- _REQUIRED WORK_: In your copy, reproduce each entry exactly and leave out the pictures.

- _DATA LISTING_:
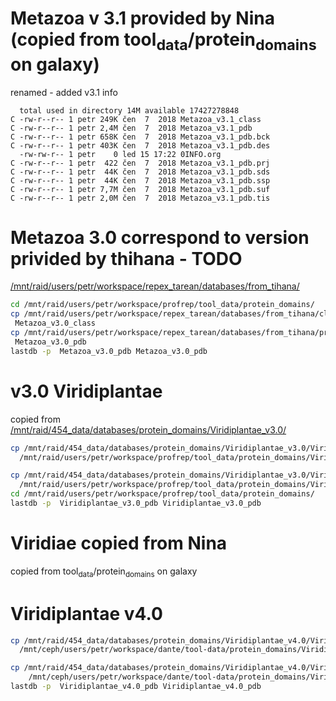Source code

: * Metazoa v 3.1 provided by Nina (copied from tool_data/protein_domains on galaxy)
renamed - added v3.1 info

#+BEGIN_EXAMPLE
  total used in directory 14M available 17427278848
C -rw-r--r-- 1 petr 249K čen  7  2018 Metazoa_v3.1_class
C -rw-r--r-- 1 petr 2,4M čen  7  2018 Metazoa_v3.1_pdb
C -rw-r--r-- 1 petr 658K čen  7  2018 Metazoa_v3.1_pdb.bck
C -rw-r--r-- 1 petr 403K čen  7  2018 Metazoa_v3.1_pdb.des
  -rw-rw-r-- 1 petr    0 led 15 17:22 0INFO.org
C -rw-r--r-- 1 petr  422 čen  7  2018 Metazoa_v3.1_pdb.prj
C -rw-r--r-- 1 petr  44K čen  7  2018 Metazoa_v3.1_pdb.sds
C -rw-r--r-- 1 petr  44K čen  7  2018 Metazoa_v3.1_pdb.ssp
C -rw-r--r-- 1 petr 7,7M čen  7  2018 Metazoa_v3.1_pdb.suf
C -rw-r--r-- 1 petr 2,0M čen  7  2018 Metazoa_v3.1_pdb.tis
#+END_EXAMPLE


* Metazoa 3.0 correspond to version privided by thihana - TODO
[[/mnt/raid/users/petr/workspace/repex_tarean/databases/from_tihana/]]

#+BEGIN_SRC sh
cd /mnt/raid/users/petr/workspace/profrep/tool_data/protein_domains/
cp /mnt/raid/users/petr/workspace/repex_tarean/databases/from_tihana/classification_with_Maverick_and_Helitron_20180327 \
 Metazoa_v3.0_class
cp /mnt/raid/users/petr/workspace/repex_tarean/databases/from_tihana/protein_database_with_Maverick_and_helitron_20180327 \
 Metazoa_v3.0_pdb
lastdb -p  Metazoa_v3.0_pdb Metazoa_v3.0_pdb
#+END_SRC

#+RESULTS:


* v3.0 Viridiplantae
copied from [[/mnt/raid/454_data/databases/protein_domains/Viridiplantae_v3.0/]]

#+BEGIN_SRC sh
cp /mnt/raid/454_data/databases/protein_domains/Viridiplantae_v3.0/Viridiplantae_v3.0_ALL_protein-domains.fasta \
  /mnt/raid/users/petr/workspace/profrep/tool_data/protein_domains/Viridiplantae_v3.0_pdb

cp /mnt/raid/454_data/databases/protein_domains/Viridiplantae_v3.0/Viridiplantae_v3.0_ALL_classification \
  /mnt/raid/users/petr/workspace/profrep/tool_data/protein_domains/Viridiplantae_v3.0_class
cd /mnt/raid/users/petr/workspace/profrep/tool_data/protein_domains/
lastdb -p  Viridiplantae_v3.0_pdb Viridiplantae_v3.0_pdb
#+END_SRC

#+RESULTS:

* Viridiae copied from Nina
copied from tool_data/protein_domains on galaxy



* Viridiplantae v4.0
#+BEGIN_SRC sh
cp /mnt/raid/454_data/databases/protein_domains/Viridiplantae_v4.0/Viridiplantae_v4.0_ALL_protein-domains.fasta \
  /mnt/ceph/users/petr/workspace/dante/tool-data/protein_domains/Viridiplantae_v4.0_pdb

cp /mnt/raid/454_data/databases/protein_domains/Viridiplantae_v4.0/Viridiplantae_v4.0_ALL_classification \
    /mnt/ceph/users/petr/workspace/dante/tool-data/protein_domains/Viridiplantae_v4.0_class
lastdb -p  Viridiplantae_v4.0_pdb Viridiplantae_v4.0_pdb

#+END_SRC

- _RESULT OF THE EXERCISE_:
Source code

: * Metazoa v 3.1 provided by Nina (copied from tool_data/protein_domains on galaxy)
renamed - added v3.1 info

#+BEGIN_EXAMPLE
  total used in directory 14M available 17427278848
C -rw-r--r-- 1 petr 249K čen  7  2018 Metazoa_v3.1_class
C -rw-r--r-- 1 petr 2,4M čen  7  2018 Metazoa_v3.1_pdb
C -rw-r--r-- 1 petr 658K čen  7  2018 Metazoa_v3.1_pdb.bck
C -rw-r--r-- 1 petr 403K čen  7  2018 Metazoa_v3.1_pdb.des
  -rw-rw-r-- 1 petr    0 led 15 17:22 0INFO.org
C -rw-r--r-- 1 petr  422 čen  7  2018 Metazoa_v3.1_pdb.prj
C -rw-r--r-- 1 petr  44K čen  7  2018 Metazoa_v3.1_pdb.sds
C -rw-r--r-- 1 petr  44K čen  7  2018 Metazoa_v3.1_pdb.ssp
C -rw-r--r-- 1 petr 7,7M čen  7  2018 Metazoa_v3.1_pdb.suf
C -rw-r--r-- 1 petr 2,0M čen  7  2018 Metazoa_v3.1_pdb.tis
#+END_EXAMPLE


* Metazoa 3.0 correspond to version privided by thihana - TODO
[[/mnt/raid/users/petr/workspace/repex_tarean/databases/from_tihana/]]

#+BEGIN_SRC sh
cd /mnt/raid/users/petr/workspace/profrep/tool_data/protein_domains/
cp /mnt/raid/users/petr/workspace/repex_tarean/databases/from_tihana/classification_with_Maverick_and_Helitron_20180327 \
 Metazoa_v3.0_class
cp /mnt/raid/users/petr/workspace/repex_tarean/databases/from_tihana/protein_database_with_Maverick_and_helitron_20180327 \
 Metazoa_v3.0_pdb
lastdb -p  Metazoa_v3.0_pdb Metazoa_v3.0_pdb
#+END_SRC

#+RESULTS:


* v3.0 Viridiplantae
copied from [[/mnt/raid/454_data/databases/protein_domains/Viridiplantae_v3.0/]]

#+BEGIN_SRC sh
cp /mnt/raid/454_data/databases/protein_domains/Viridiplantae_v3.0/Viridiplantae_v3.0_ALL_protein-domains.fasta \
  /mnt/raid/users/petr/workspace/profrep/tool_data/protein_domains/Viridiplantae_v3.0_pdb

cp /mnt/raid/454_data/databases/protein_domains/Viridiplantae_v3.0/Viridiplantae_v3.0_ALL_classification \
  /mnt/raid/users/petr/workspace/profrep/tool_data/protein_domains/Viridiplantae_v3.0_class
cd /mnt/raid/users/petr/workspace/profrep/tool_data/protein_domains/
lastdb -p  Viridiplantae_v3.0_pdb Viridiplantae_v3.0_pdb
#+END_SRC

#+RESULTS:

* Viridiae copied from Nina
copied from tool_data/protein_domains on galaxy



* Viridiplantae v4.0
#+BEGIN_SRC sh
cp /mnt/raid/454_data/databases/protein_domains/Viridiplantae_v4.0/Viridiplantae_v4.0_ALL_protein-domains.fasta \
  /mnt/ceph/users/petr/workspace/dante/tool-data/protein_domains/Viridiplantae_v4.0_pdb

cp /mnt/raid/454_data/databases/protein_domains/Viridiplantae_v4.0/Viridiplantae_v4.0_ALL_classification \
    /mnt/ceph/users/petr/workspace/dante/tool-data/protein_domains/Viridiplantae_v4.0_class
lastdb -p  Viridiplantae_v4.0_pdb Viridiplantae_v4.0_pdb

#+END_SRC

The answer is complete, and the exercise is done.